Observation on Large response issue during Yeti KSK rollover
Background
Yeti has successfully performed a KSK roll in 2016. During the first KSK rollover, it was discovered that a view added to a BIND 9 resolver did not use the same RFC 5011 timings as other views, including the default view. An administrator may expect that a BIND 9 resolver will handle RFC 5011 KSK rollover for all zones identically. The newly added views will fail to resolve when the KSK roll happens.It was documented in a posts in Yeti blog.
In order to add more information to the earlier roll, we performed another KSK roll before the ICANN KSK roll begins (2017-10-11). We used similar phases to the IANA roll, although with different timings so that we can finish the roll faster. Our “slots” will be 10 days long, and look like this:
slot 1 | slot 2 | slot 3 | slot 4 | slot 5 | slot 6 | slot 7 | slot 8 | slot 9 | |
---|---|---|---|---|---|---|---|---|---|
19444 | pub+sign | pub+sign | pub+sign | pub+sign | pub+sign | pub | pub | revoke | |
new | pub | pub | pub | pub | pub+sign | pub+sign | pub+sign | pub+sign |
As with the first KSK roll, the Yeti root KSK uses the RSA/SHA-256 algorithm with a 2048 bit key, the same as the IANA root KSK. Note that Yeti root ZSK uses 2048 bit key (RSA/SHA-256) as well.

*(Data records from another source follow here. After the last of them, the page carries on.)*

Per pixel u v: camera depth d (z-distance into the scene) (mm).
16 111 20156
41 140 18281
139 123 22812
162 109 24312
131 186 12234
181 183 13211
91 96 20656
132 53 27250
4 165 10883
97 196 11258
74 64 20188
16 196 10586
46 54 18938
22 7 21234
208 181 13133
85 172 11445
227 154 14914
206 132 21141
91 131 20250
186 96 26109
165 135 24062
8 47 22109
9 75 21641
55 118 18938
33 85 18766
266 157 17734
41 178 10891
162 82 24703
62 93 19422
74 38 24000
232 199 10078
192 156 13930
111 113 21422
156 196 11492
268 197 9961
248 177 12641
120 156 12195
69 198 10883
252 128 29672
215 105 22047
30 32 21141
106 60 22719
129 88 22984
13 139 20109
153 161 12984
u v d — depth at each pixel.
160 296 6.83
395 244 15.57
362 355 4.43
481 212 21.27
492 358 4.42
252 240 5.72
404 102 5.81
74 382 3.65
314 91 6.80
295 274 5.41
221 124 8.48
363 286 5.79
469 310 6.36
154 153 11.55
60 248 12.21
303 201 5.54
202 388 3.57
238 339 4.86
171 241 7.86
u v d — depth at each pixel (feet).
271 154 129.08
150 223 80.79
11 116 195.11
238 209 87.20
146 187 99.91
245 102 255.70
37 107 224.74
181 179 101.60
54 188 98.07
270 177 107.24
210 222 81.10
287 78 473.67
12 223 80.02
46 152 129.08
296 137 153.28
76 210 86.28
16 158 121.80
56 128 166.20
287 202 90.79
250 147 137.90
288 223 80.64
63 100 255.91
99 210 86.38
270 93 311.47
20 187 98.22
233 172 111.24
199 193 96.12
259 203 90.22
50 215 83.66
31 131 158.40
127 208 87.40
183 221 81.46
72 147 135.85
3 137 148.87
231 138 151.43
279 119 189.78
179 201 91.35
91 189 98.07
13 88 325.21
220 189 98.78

In the design of Multi-ZSK, each Yeti DM used their own ZSK to sign the zone. That is to say at least 3 ZSKs are in the DNSKEY RRset, or more than 3 ZSKs (up to 6) due to ZSK rollover which may cause some overlap. Take the KSK rollover into consideration, it is possible that there are 8 keys (6 ZSK and 2 KSK) in DNSKEY RRset which will produce a very large response to the DNSEKY query with DO bit set. It is cool for yeti experiment looking for impacts of large DNS response.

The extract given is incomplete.